-- SOURCE MATERIAL follows --

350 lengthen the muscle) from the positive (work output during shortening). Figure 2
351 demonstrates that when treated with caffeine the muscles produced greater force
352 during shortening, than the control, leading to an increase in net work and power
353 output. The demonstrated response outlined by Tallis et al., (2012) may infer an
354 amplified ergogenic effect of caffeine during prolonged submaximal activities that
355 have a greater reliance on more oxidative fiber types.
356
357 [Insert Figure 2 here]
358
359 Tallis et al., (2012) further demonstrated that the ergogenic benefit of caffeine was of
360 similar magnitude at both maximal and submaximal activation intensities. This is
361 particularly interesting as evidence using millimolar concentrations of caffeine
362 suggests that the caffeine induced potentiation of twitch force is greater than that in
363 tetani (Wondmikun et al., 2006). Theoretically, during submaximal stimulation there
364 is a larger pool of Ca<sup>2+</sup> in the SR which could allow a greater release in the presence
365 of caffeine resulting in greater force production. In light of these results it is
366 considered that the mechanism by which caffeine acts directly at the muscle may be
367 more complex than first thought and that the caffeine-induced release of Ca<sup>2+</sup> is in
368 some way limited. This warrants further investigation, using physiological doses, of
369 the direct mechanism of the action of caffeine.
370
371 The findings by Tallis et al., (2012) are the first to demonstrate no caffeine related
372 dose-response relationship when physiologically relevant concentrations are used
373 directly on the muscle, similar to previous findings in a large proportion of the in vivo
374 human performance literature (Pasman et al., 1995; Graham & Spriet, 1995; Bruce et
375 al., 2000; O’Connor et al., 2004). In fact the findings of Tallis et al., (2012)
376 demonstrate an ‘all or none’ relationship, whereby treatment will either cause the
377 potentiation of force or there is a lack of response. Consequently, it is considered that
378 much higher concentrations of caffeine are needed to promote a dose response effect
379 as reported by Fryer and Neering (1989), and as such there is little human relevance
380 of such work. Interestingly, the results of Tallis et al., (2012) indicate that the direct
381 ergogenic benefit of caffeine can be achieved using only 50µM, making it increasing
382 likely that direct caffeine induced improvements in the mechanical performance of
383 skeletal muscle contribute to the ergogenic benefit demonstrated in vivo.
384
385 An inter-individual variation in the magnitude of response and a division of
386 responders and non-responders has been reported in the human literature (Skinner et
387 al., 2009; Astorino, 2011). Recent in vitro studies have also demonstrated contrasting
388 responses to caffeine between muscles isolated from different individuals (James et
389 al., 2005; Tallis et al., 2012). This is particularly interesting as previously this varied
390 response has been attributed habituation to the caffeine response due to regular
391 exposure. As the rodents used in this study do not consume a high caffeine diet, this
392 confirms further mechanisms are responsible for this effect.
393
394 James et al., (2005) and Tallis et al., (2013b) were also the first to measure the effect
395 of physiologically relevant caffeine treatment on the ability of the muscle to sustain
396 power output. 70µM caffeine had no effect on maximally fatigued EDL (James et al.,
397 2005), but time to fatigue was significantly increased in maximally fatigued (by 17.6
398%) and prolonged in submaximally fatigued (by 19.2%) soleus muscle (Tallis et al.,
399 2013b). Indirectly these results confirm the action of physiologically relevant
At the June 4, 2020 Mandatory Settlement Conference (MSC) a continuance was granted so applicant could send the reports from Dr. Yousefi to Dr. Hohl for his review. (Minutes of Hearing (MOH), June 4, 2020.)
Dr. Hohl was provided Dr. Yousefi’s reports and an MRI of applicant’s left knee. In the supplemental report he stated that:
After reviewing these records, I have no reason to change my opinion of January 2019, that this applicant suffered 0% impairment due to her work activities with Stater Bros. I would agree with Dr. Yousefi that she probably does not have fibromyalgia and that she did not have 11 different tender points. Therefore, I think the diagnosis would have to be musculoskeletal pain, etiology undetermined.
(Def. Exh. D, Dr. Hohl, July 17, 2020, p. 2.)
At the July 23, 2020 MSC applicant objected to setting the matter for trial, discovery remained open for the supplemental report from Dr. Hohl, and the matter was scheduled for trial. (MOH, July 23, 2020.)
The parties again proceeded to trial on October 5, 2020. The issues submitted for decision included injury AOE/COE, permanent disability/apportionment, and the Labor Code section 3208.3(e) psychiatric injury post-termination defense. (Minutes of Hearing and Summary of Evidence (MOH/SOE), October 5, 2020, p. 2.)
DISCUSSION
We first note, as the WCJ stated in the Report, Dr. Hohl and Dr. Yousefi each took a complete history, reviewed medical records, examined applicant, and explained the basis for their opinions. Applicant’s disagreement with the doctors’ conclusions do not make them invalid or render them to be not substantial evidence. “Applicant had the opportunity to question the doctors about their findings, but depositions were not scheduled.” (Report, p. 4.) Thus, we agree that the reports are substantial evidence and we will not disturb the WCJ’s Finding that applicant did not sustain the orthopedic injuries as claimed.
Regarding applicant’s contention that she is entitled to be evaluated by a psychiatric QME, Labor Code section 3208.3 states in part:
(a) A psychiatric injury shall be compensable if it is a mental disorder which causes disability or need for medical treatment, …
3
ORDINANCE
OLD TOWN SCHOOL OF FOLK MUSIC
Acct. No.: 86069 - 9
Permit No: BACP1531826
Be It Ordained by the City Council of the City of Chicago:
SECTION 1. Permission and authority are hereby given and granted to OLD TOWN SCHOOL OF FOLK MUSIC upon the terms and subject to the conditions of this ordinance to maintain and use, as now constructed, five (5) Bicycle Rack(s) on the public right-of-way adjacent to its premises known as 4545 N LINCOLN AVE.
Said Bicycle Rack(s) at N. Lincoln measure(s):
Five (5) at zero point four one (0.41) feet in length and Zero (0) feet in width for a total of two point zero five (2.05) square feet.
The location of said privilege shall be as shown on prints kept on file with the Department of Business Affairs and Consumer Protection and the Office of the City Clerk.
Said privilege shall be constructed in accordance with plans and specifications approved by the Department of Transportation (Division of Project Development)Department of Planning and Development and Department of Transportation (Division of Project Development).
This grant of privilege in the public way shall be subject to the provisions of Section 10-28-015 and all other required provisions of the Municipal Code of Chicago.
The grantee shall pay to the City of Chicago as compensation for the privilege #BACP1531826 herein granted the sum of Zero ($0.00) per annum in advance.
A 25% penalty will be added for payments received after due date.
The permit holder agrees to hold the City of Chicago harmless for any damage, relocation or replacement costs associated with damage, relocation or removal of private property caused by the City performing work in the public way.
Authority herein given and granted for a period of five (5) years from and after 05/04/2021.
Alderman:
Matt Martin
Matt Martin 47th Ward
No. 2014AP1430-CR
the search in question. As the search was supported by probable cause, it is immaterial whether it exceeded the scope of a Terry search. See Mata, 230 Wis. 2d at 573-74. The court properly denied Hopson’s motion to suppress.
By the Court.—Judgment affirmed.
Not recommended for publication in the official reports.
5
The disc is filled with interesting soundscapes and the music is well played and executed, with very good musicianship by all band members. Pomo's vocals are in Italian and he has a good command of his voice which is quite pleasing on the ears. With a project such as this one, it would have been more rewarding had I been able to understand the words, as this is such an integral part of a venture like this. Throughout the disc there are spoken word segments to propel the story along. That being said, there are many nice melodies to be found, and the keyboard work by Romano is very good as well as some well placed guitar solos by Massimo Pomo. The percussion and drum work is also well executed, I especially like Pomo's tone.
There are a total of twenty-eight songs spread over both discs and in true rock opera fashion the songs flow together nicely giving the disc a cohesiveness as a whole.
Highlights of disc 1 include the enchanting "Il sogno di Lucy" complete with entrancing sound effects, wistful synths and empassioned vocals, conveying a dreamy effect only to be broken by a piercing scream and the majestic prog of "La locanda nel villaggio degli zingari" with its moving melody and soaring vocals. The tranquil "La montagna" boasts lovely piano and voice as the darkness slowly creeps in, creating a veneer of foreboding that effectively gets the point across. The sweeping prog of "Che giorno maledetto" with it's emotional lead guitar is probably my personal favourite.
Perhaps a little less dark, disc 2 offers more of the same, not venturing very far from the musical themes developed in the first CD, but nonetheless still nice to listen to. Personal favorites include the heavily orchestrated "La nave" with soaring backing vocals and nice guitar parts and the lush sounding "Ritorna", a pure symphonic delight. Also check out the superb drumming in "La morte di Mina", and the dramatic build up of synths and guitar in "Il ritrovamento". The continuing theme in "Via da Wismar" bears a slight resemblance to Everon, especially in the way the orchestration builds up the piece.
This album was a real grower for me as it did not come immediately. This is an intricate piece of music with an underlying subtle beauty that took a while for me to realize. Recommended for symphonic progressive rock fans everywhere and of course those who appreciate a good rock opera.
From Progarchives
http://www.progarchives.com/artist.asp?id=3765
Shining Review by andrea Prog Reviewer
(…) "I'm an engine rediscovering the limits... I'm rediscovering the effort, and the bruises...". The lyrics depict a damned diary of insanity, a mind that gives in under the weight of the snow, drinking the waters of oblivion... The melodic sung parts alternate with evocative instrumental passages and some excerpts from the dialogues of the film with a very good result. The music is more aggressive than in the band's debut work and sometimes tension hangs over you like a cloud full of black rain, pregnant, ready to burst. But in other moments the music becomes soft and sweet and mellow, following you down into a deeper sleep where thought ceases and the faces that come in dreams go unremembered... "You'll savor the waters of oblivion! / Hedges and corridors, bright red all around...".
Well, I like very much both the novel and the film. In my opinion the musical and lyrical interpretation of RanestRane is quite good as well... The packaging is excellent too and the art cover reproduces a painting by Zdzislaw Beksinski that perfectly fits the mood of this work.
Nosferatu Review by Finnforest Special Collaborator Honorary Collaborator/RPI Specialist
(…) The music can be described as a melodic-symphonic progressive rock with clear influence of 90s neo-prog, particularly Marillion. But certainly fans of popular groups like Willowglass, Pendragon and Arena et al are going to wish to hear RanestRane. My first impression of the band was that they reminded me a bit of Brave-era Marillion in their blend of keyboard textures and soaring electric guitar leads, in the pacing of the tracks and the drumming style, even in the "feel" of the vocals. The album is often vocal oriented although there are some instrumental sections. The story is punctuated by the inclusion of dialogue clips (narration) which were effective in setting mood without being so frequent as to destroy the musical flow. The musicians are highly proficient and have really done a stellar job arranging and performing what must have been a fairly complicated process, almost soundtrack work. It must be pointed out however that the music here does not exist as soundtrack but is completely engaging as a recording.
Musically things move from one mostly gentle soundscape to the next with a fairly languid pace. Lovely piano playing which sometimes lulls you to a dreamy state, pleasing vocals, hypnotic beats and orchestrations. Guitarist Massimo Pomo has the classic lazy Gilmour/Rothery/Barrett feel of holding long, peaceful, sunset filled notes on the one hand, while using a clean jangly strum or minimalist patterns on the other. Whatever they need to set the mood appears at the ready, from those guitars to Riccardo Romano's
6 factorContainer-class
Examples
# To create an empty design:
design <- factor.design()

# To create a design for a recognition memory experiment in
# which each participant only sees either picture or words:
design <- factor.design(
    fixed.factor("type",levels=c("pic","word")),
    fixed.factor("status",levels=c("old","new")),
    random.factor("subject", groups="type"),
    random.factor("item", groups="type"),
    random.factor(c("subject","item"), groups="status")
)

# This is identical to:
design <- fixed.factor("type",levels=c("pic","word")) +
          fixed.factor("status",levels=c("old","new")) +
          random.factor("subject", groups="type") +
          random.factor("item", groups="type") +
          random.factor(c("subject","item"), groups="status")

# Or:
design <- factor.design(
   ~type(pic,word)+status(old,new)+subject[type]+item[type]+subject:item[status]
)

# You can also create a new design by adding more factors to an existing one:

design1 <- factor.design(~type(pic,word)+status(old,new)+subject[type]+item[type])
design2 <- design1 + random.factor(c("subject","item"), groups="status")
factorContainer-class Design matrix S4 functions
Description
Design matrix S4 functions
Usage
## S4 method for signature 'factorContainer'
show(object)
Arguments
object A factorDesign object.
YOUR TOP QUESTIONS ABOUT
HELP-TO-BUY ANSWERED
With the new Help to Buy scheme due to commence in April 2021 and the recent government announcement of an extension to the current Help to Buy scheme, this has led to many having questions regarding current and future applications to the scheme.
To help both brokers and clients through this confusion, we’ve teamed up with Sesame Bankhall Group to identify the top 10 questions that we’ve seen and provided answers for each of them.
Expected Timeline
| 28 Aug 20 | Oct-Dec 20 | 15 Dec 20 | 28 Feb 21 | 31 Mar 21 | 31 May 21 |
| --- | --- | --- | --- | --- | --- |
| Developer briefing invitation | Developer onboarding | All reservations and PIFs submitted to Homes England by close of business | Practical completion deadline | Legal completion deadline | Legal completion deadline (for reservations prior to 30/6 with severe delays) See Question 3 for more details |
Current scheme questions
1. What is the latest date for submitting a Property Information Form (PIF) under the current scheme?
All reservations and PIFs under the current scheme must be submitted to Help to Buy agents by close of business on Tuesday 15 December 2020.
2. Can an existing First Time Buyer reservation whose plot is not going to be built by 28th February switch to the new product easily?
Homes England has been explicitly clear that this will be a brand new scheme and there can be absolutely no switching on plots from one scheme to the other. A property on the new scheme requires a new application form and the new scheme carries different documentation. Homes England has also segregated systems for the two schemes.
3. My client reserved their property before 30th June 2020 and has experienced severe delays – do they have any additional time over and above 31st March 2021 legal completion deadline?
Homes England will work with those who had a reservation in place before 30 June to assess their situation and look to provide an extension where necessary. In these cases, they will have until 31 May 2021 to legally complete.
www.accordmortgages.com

-- SOURCE MATERIAL concluded --

* [WHAT TO DO] Produce only the lines from the line containing "1. What is the" through the line containing "2. Can an existing", inclusive of both, exactly as they stand in the entries above.

* [WRITTEN ANSWER]
1. What is the latest date for submitting a Property Information Form (PIF) under the current scheme?
All reservations and PIFs under the current scheme must be submitted to Help to Buy agents by close of business on Tuesday 15 December 2020.
2. Can an existing First Time Buyer reservation whose plot is not going to be built by 28th February switch to the new product easily?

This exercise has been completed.